A fada madrinha foi minha irmã, naquela época vestibulanda das ciências humanas. Não sei se gostava de ler para passar tempo ou para adquirir conhecimento. Mas foi ela. Foi ela que certo dia, em uma conversa diária comigo em seu quarto, entre bagunça cômoda da prateleira, me entregou um grande livro de capa azul. Laterais amarelas, meio baunilha. Pegou aquele livro e me entregou. Se intitulava "O Mundo de Sofia", de Josten Gaarder. Eu, virei a cara na hora. Ler me dava repulsa. Mas após olhar meticulosamente a capa, me fiz diplomaticamente abrir as primeiras folhas.

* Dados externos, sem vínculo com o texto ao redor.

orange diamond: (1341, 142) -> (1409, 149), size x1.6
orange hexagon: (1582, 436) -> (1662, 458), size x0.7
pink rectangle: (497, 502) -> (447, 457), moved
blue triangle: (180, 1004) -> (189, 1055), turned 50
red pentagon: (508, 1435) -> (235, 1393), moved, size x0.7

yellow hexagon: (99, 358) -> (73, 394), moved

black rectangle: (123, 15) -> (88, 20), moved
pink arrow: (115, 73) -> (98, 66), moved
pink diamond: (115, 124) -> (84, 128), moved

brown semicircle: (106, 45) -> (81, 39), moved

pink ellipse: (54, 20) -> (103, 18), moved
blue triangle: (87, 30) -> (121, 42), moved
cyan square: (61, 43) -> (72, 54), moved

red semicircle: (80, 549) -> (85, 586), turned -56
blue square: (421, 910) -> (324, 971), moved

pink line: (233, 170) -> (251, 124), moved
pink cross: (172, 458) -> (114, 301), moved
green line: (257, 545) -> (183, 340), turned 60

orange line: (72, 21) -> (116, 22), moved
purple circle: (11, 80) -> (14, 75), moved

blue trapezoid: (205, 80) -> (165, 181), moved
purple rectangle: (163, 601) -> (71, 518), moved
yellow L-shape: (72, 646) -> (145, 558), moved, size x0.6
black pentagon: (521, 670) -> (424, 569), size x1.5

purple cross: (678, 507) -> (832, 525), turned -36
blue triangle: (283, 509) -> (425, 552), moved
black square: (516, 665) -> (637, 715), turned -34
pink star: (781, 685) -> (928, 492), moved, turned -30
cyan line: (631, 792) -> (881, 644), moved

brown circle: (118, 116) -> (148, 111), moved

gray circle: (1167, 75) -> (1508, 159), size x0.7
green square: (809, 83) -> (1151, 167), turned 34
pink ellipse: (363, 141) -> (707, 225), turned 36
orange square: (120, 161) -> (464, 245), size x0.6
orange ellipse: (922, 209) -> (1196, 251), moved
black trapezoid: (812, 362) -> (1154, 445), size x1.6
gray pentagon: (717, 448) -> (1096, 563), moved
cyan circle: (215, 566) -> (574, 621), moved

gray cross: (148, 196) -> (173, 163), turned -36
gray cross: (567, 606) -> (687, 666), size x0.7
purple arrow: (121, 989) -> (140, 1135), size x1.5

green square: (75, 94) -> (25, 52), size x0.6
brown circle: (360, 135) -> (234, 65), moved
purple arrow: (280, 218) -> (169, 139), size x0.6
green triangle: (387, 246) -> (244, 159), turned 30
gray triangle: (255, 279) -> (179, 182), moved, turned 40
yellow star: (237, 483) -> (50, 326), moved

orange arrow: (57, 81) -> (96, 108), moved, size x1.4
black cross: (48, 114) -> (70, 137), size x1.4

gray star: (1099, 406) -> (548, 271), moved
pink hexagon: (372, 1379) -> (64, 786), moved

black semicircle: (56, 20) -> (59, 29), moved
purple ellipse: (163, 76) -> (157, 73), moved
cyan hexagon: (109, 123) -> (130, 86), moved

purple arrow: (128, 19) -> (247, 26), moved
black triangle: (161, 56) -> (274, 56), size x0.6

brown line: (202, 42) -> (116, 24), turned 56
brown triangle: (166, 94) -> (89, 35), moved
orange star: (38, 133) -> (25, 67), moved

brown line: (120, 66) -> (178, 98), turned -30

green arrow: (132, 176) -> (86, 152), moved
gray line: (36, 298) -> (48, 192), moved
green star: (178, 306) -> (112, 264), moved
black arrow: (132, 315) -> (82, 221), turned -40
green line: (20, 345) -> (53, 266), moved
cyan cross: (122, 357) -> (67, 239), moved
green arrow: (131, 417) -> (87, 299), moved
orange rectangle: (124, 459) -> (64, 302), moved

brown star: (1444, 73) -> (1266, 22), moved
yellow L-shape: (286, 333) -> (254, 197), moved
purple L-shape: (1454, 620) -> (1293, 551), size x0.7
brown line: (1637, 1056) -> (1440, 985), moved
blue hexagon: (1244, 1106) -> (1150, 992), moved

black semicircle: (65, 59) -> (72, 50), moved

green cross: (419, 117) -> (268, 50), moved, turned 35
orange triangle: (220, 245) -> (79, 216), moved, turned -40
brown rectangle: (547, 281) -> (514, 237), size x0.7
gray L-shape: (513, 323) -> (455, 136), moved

Continha uma grande história fictícia, com personagens céleres, diálogos frenéticos. Havia nele um mistério em sua história, presságios mirabolantes, misturados ás teorias filosóficas múltiplas, narradas em mais ou menos 400 páginas. Em duas semanas e alguns dias, eu chegaria ler a última página com o olhar apático. Queria começar a ler novamente, pois alí, naquele pedaço de papel cultural proveniente de lapidações de uma árvore, e cujas dimensões não tive nem o sacrilégio de pensar, estava o estopim de um grande e ascíduo leitor.

Marcos Carneiro
Obs: Este texto não é publicidade para J. Gaarder. Só parece.